In an unbounded problem, there is no solution which can convert any possible sequence of words, or any possible sequence of characters to a single number which describes locality.
Imagine similarity at the character level
stops
spots
hello world
world hello
In both examples the messages are different, but the characters in the message are identical, so the measure would need to hold a position value , as well as a character value. (char 0 == 'h', char 1 == 'e' ...)
Then compare the following similar messages
hello world
ello world
Although the two strings are similar, they could differ at the beginning, or at the end, which makes scaling by position problematic.
In the case of
spots
stops
The words only differ by position of the characters, so some form of position is important.
If the following strings are similar
yesssssssssssssss
yessssssssssssss
Then you have a form of paradox.
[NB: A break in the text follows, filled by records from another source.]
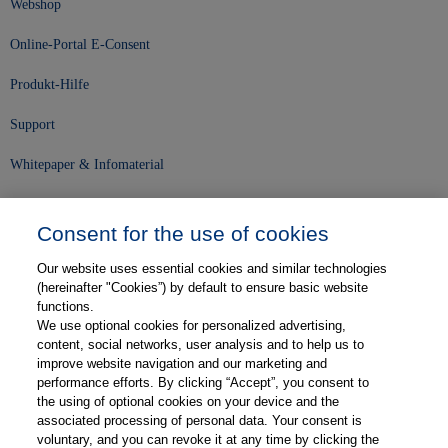
Webshop
Online-Portal E-Consent
Produkt-Hilfe
Support
Whitepaper & Infomaterial
Unser Unternehmen
Consent for the use of cookies
Presse und News
Our website uses essential cookies and similar technologies
Karriere
(hereinafter "Cookies”) by default to ensure basic website
functions.
We use optional cookies for personalized advertising,
Kontakt
content, social networks, user analysis and to help us to
improve website navigation and our marketing and
Web-Semniare
performance efforts. By clicking “Accept”, you consent to
the using of optional cookies on your device and the
Anwenderberichte
associated processing of personal data. Your consent is
voluntary, and you can revoke it at any time by clicking the
Partner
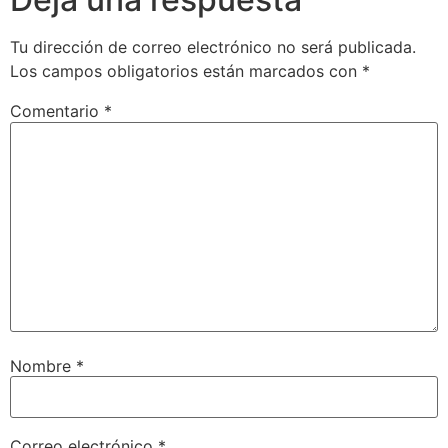
Tu dirección de correo electrónico no será publicada.
Los campos obligatorios están marcados con
*
Comentario
*
Nombre
*
Correo electrónico
*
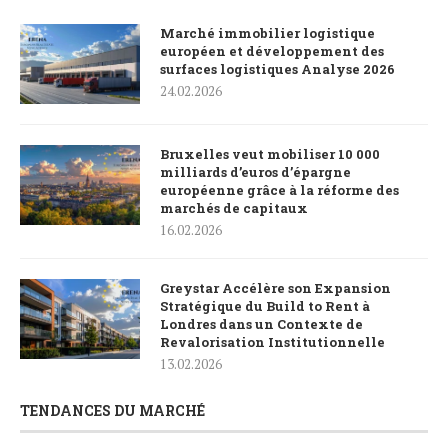
Marché immobilier logistique
européen et développement des
surfaces logistiques Analyse 2026
24.02.2026
Bruxelles veut mobiliser 10 000
milliards d’euros d’épargne
européenne grâce à la réforme des
marchés de capitaux
16.02.2026
Greystar Accélère son Expansion
Stratégique du Build to Rent à
Londres dans un Contexte de
Revalorisation Institutionnelle
13.02.2026
TENDANCES DU MARCHÉ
If you add 2 s
characters to the second string, it should share the distance it was from the first string, but it should be distinct. This can be repeated getting progressively longer strings, all of which need to be close to the strings just shorter and longer than them. I can't see how to achieve this.
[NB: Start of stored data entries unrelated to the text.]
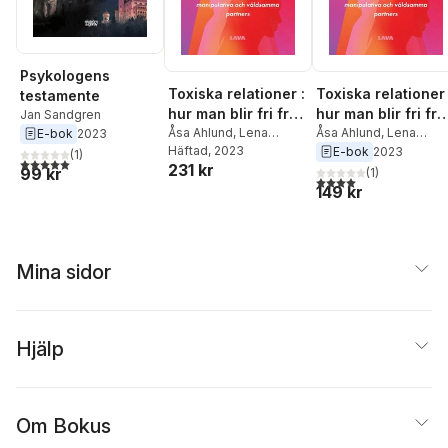
Nilsson
Psykologens
Toxiska relationer :
Toxiska relationer 
testamente
hur man blir fri från
hur man blir fri fr
Jan Sandgren
manipulativa och
Åsa Ahlund
,
Lena
manipulativa och
Åsa Ahlund
,
Lena
E-bok
2023
Bivner
Häftad
,
, 2023
Jan Sandgren
Bivner
,
Jan Sandgren
E-bok
2023
våldsamma
våldsamma
(
1
)
5,0
utav 5 stjärnor. Totalt antal röster:
231 kr
99 kr
partners
partners
(
1
)
4,0
utav 5 stjärnor. Tota
149 kr
Mina sidor
Hjälp
Om Bokus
In general this is treated as a multi-dimensional problem - breaking the string into a vector
[ 'h', 'e', 'l', 'l', 'o', ' ', 'w', 'o', 'r', 'l', 'd' ]
But the values of the vector can not be
- represented by a fixed size number, or
- give good quality difference measure.
If the number of words, or length of strings were bounded, then a solution of coding may be possible.
Bounded values
Using something like arithmetic compression, then a sequence of words can be converted into a floating point number which represents the sequence. However this would treat items earlier in the sequence as more significant than the last item in the sequence.
data mining solution
If you accept that the problem is high dimensional, then you can store your strings in a metric-tree wikipedia : metric tree. This would limit your search space, whilst not solving your "single number" solution.
I have code for such at github : clustering
Items which are close together, should be stored together in a part of the tree, but there is really no guarantee. The radius of subtrees is used to prune the search space.
Edit Distance or Levenshtein distance
This is used in a sqlite extension to perform similarity searching, but with no single number solution, it works out how many edits change one string into another. This then results in a score, which shows similarity.